Lose Your Lunch: Congressional Food Fight Imperils Food Safety

You might want to put down your tuna sandwich before you read this. Especially if it has lettuce and tomatoes.

It turns out that it’s not just the behavior of Congress that will make you sick to your stomach. 

The Food and Drug Administration’s food inspectors have also been deemed non-essential – meaning that America’s food manufacturing plants will not be inspected until Congress decides to pass legislation to reopen the government.  

While the U.S. Department of Agriculture’s Food Safety Inspection Service will continue to inspect meat and poultry, FDA’s inspectors will be at home, presumably subsisting on the meat-heavy paleo diet.

As the New York Times notes:

Offices are dark across the federal agencies charged with making sure that the fruit, vegetables, dairy products and a vast array of other domestically produced food are safe to consume. Inspectors, administrative staff, lab technicians, communications specialists and other support staff members have been sent home while lawmakers wrangle over government spending.

In an average year, FDA inspects about 20,000 food plants to help reduce the risk of food-borne illness. For every week the government remains shuttered, about 200 food plants will go without federal inspections. What’s more, the number of inspections of imported food is being slashed.

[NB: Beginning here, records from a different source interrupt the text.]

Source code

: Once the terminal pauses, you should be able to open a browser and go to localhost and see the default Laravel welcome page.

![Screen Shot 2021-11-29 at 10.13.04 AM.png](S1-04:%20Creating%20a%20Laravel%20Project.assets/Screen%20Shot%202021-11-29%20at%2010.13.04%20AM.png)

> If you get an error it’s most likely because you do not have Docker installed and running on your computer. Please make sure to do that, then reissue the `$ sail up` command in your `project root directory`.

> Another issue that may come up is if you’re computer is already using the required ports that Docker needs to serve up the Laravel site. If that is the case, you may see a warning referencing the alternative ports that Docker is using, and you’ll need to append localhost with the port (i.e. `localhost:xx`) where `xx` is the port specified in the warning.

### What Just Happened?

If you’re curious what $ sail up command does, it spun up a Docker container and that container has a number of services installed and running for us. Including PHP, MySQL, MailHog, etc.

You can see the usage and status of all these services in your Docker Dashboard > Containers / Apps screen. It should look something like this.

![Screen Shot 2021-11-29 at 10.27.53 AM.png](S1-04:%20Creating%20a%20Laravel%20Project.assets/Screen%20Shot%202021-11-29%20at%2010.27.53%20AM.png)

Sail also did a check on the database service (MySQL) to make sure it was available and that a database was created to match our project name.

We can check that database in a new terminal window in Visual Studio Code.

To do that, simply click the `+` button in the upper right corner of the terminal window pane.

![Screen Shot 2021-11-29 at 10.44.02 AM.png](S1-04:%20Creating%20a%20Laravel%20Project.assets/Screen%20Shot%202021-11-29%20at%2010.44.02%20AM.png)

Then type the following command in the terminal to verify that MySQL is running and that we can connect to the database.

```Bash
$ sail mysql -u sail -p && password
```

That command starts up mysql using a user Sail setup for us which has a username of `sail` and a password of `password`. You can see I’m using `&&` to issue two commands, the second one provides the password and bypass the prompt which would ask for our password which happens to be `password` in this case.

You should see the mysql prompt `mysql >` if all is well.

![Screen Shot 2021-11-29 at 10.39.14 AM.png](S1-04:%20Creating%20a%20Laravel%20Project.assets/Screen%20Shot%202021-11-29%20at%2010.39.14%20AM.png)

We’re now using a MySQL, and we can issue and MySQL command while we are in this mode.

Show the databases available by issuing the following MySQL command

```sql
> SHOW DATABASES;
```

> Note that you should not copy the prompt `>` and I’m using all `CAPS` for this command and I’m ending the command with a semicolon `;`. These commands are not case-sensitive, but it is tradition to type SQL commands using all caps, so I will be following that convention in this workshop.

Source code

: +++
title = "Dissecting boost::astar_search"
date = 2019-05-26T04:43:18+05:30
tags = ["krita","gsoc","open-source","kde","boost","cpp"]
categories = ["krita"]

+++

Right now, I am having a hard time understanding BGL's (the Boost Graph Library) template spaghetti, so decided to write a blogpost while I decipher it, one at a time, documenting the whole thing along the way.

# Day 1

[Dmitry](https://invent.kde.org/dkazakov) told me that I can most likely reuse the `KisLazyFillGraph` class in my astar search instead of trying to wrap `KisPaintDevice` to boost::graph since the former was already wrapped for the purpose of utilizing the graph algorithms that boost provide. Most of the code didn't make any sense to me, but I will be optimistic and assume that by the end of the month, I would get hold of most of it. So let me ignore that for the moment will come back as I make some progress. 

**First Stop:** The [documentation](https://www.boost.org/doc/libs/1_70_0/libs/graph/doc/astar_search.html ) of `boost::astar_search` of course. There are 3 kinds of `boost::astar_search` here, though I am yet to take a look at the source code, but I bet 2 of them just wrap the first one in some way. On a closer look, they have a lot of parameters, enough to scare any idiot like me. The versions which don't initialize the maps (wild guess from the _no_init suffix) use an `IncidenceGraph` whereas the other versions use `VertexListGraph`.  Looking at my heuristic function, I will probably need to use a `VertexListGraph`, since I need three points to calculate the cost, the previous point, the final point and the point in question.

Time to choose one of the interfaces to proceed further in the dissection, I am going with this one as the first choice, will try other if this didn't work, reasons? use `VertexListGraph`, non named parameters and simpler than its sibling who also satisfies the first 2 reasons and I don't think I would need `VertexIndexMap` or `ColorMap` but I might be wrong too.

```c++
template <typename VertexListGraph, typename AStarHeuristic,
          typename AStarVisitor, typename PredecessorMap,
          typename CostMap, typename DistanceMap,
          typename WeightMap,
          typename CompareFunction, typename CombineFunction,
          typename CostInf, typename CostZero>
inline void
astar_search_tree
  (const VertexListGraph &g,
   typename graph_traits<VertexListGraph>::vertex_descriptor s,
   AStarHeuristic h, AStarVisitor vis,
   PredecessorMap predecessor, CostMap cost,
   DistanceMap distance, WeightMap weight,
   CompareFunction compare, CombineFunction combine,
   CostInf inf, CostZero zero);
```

The shutdown will delay implementation of new food safety rules designed to help reduce the risk of food-borne illness, including new food safety standards for food plants and some farmers.  Those rules grew out of a series of outbreaks of foodborne-illness that led Congress to pass a new food safety law in 2010.   

Every year, roughly 1 in 6 Americans – or 48 million people – get sick from eating food, leading to 128,000 trips to the hospital and about 3,000 deaths.

The Centers for Disease Control, which plays a critical role during outbreaks, has furloughed many of the staff members who track these incidents and warn regulators, doctors, and the public. Although some CDC personnel have returned to handle a salmonella outbreak, the agency is operating with a skeleton crew.  

Buzzfeed has a great summary of seven things you should know about food safety during the shutdown, and the Center for Science in the Public Interest has a list of the ten riskiest foods regulated by FDA.

Among the riskiest? Tuna, lettuce and tomatoes.